# Craftsman professional Router Table #926608



## mcrmb1 (Jan 4, 2014)

well routing is new to me so im trying to learn some thing new. bought a new dewalt DW618B3 & a Craftsman professional Router Table #926608 it looks just like the Bosch RA1171 Router Table any info if they are the same would be nice and can i buy a mounting plate to fit dewalt DW618 to it


----------



## dutchman 46 (May 23, 2007)

I am sorry for My mistake! I destroyed My message! I wanted to respond to the message where You were wanted to purchase a pattern for the mount, or bolt layout! That can be accomplished by taking the bottom plate from Your router. That plastic "phenolic plate" is the only pattern You will need! It gives You the bolt, and bit opening dimensions. Be sure to very carefully lay out the center hole, and if You are troubled by that, use a 1/2 in. drill bit with a nice sharp center point. Chuck it into Your router, and turn by hand on Your finished plate that Your making. This way, You are assured of a very accurate centered hole! I an not sure if the router tables are identical, nut I hope this part gives You a little help. Again, Sorry for My making My 1st. reply disappear!

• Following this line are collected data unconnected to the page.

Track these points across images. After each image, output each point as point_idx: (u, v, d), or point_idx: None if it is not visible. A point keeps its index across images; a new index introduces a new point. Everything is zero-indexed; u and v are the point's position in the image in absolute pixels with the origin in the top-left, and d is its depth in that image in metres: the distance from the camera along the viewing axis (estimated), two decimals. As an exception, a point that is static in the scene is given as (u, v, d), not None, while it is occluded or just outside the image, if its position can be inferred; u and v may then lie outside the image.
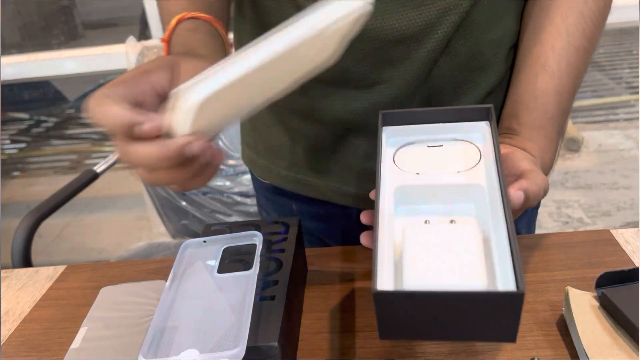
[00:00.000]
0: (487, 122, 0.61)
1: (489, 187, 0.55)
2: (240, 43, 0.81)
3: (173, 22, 0.63)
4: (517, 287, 0.45)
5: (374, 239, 0.50)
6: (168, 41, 0.62)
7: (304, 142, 0.78)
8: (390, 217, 0.54)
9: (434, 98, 0.71)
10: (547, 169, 0.67)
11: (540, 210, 0.93)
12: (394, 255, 0.50)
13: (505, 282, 0.47)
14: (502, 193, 0.53)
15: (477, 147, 0.60)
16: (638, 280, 0.61)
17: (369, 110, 0.71)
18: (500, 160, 0.56)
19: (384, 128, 0.61)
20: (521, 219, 0.86)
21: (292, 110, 0.75)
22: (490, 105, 0.60)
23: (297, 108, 0.75)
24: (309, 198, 0.83)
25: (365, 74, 0.69)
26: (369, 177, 0.75)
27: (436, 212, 0.55)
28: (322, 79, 0.70)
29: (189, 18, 0.63)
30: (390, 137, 0.62)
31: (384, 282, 0.48)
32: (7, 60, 2.07)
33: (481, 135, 0.61)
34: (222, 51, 0.63)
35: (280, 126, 0.79)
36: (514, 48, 0.73)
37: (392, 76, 0.69)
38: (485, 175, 0.56)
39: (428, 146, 0.61)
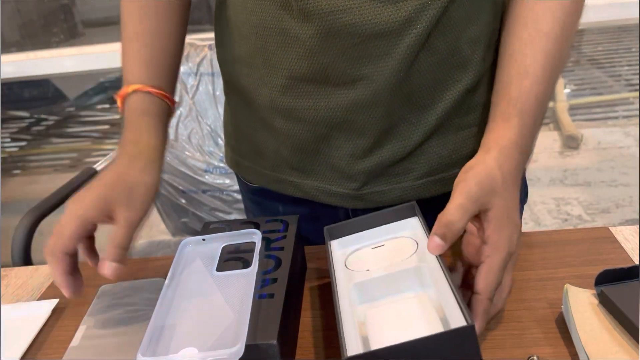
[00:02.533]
0: (416, 217, 0.70)
1: (430, 266, 0.61)
2: (222, 46, 0.81)
3: (130, 89, 0.74)
4: (466, 321, 0.51)
5: (337, 324, 0.56)
6: (122, 100, 0.75)
7: (287, 142, 0.77)
8: (353, 306, 0.60)
9: (414, 95, 0.71)
10: (507, 150, 0.64)
11: (539, 207, 0.93)
12: (360, 334, 0.56)
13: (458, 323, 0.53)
14: (442, 268, 0.60)
15: (413, 239, 0.68)
16: (637, 278, 0.61)
17: (351, 108, 0.71)
18: None
19: (331, 242, 0.71)
20: None
21: (274, 109, 0.75)
22: (414, 202, 0.70)
23: (279, 107, 0.74)
24: (295, 199, 0.83)
25: (345, 70, 0.69)
26: (354, 176, 0.76)
27: (390, 297, 0.62)
28: (303, 77, 0.70)
29: (143, 91, 0.74)
30: (339, 249, 0.70)
31: (353, 349, 0.54)
32: (7, 58, 2.07)
33: (413, 229, 0.69)
34: (163, 132, 0.75)
35: (263, 126, 0.79)
36: (492, 47, 0.73)
37: (372, 72, 0.69)
38: (426, 258, 0.63)
39: (372, 248, 0.69)
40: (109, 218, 0.65)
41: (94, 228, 0.67)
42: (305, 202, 0.82)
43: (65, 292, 0.65)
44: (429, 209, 0.82)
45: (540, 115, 0.68)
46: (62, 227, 0.65)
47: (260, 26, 0.70)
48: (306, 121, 0.74)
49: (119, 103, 0.75)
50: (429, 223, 0.80)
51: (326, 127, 0.73)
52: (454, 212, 0.58)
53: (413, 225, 0.70)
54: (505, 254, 0.59)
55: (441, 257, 0.60)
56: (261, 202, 0.90)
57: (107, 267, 0.63)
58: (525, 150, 0.66)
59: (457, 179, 0.62)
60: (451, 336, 0.51)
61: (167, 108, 0.77)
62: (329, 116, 0.72)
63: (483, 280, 0.59)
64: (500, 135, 0.65)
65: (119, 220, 0.65)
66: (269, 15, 0.69)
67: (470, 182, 0.60)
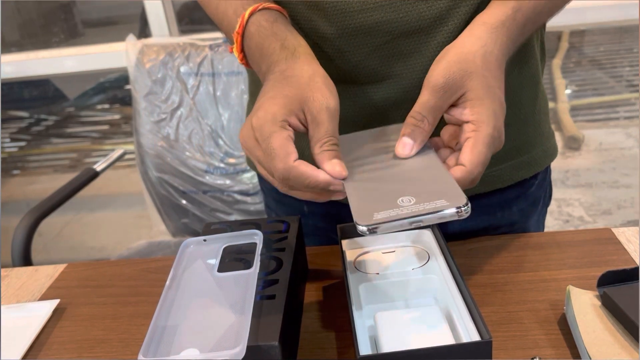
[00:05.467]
0: (430, 229, 0.70)
1: (443, 279, 0.62)
2: None
3: (246, 14, 0.63)
4: (482, 336, 0.52)
5: (351, 323, 0.56)
6: (242, 34, 0.64)
7: None
8: (361, 307, 0.61)
9: None
10: (494, 30, 0.61)
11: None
12: (369, 337, 0.57)
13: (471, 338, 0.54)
14: (455, 281, 0.60)
15: (425, 250, 0.68)
16: (639, 279, 0.60)
17: (380, 105, 0.71)
18: (451, 256, 0.63)
19: (343, 241, 0.71)
20: (531, 217, 0.86)
21: None
22: None
23: None
24: None
25: (375, 68, 0.69)
26: None
27: (399, 303, 0.63)
28: (332, 77, 0.70)
29: (262, 9, 0.64)
30: (349, 249, 0.70)
31: (364, 351, 0.54)
32: (7, 58, 2.07)
33: (427, 241, 0.69)
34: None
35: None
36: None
37: (403, 70, 0.68)
38: (438, 269, 0.64)
39: (382, 252, 0.69)
40: (300, 122, 0.57)
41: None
42: (331, 201, 0.81)
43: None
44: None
45: (540, 8, 0.64)
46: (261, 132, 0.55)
47: None
48: None
49: (237, 41, 0.65)
50: (468, 225, 0.81)
51: (355, 125, 0.73)
52: (419, 110, 0.58)
53: (427, 236, 0.70)
54: (492, 129, 0.56)
55: (458, 270, 0.61)
56: (285, 201, 0.89)
57: (332, 169, 0.55)
58: (514, 36, 0.62)
59: (432, 66, 0.59)
60: (467, 348, 0.51)
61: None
62: (358, 115, 0.72)
63: (470, 153, 0.55)
64: (490, 14, 0.62)
65: (312, 113, 0.56)
66: (297, 15, 0.69)
67: (437, 73, 0.57)
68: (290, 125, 0.56)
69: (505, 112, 0.59)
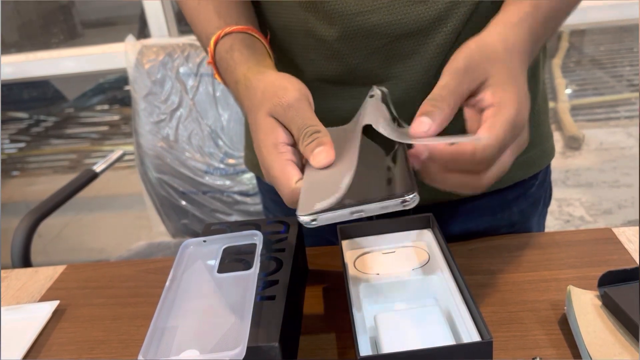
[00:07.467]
0: (430, 229, 0.70)
1: (443, 279, 0.62)
2: None
3: (212, 45, 0.66)
4: (482, 337, 0.52)
5: (352, 324, 0.55)
6: (214, 63, 0.67)
7: None
8: (362, 308, 0.60)
9: None
10: (514, 25, 0.59)
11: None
12: (369, 338, 0.57)
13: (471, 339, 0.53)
14: (456, 281, 0.60)
15: (425, 250, 0.67)
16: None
17: None
18: (451, 256, 0.62)
19: (343, 242, 0.70)
20: (531, 217, 0.85)
21: None
22: (430, 214, 0.69)
23: None
24: None
25: (374, 70, 0.68)
26: None
27: (400, 304, 0.62)
28: (330, 79, 0.70)
29: (223, 36, 0.65)
30: (349, 250, 0.70)
31: (364, 351, 0.54)
32: (6, 59, 2.07)
33: (427, 241, 0.69)
34: (261, 54, 0.65)
35: None
36: None
37: (402, 71, 0.68)
38: (438, 270, 0.63)
39: (383, 253, 0.69)
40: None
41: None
42: None
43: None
44: (463, 213, 0.80)
45: (559, 8, 0.62)
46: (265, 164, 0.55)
47: (285, 29, 0.70)
48: (332, 122, 0.73)
49: (214, 70, 0.68)
50: (468, 226, 0.80)
51: None
52: (439, 92, 0.52)
53: (427, 236, 0.70)
54: (514, 111, 0.50)
55: (458, 270, 0.61)
56: (282, 202, 0.89)
57: (318, 155, 0.52)
58: (535, 33, 0.59)
59: (450, 58, 0.55)
60: (468, 349, 0.51)
61: (259, 41, 0.67)
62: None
63: (486, 131, 0.50)
64: (509, 13, 0.59)
65: (284, 115, 0.55)
66: (293, 17, 0.69)
67: (457, 58, 0.54)
68: (285, 145, 0.55)
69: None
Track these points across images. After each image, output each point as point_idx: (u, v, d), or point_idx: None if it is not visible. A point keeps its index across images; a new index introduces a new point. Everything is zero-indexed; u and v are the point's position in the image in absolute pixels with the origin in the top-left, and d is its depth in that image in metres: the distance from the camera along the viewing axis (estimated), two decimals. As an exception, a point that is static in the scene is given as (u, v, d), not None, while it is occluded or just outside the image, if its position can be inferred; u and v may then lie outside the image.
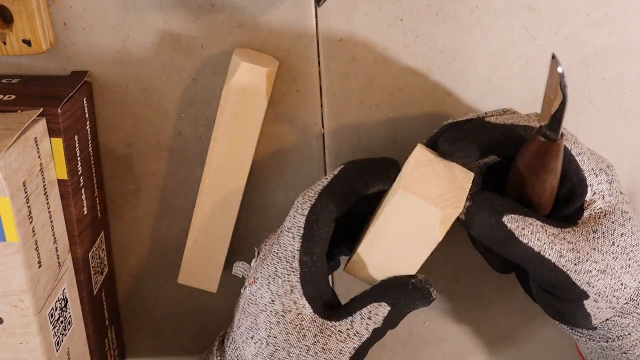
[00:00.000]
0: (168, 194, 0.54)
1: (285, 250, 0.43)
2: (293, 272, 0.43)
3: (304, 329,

And Happy route- ring!


----------



## Cherryville Chuck (Sep 28, 2010)

Sears doesn't manufacture anything like that so they could be the same. You'll probably have to mount the router in the plate yourself as Howard outlined. I think there is a "sticky thread" on the forum homepage that gives detailed instruction on how to do that since it is an often asked question.


----------



## Mike (Nov 22, 2004)

The Bosch RA1171 and the Craftsman 26608 tables are identical.


----------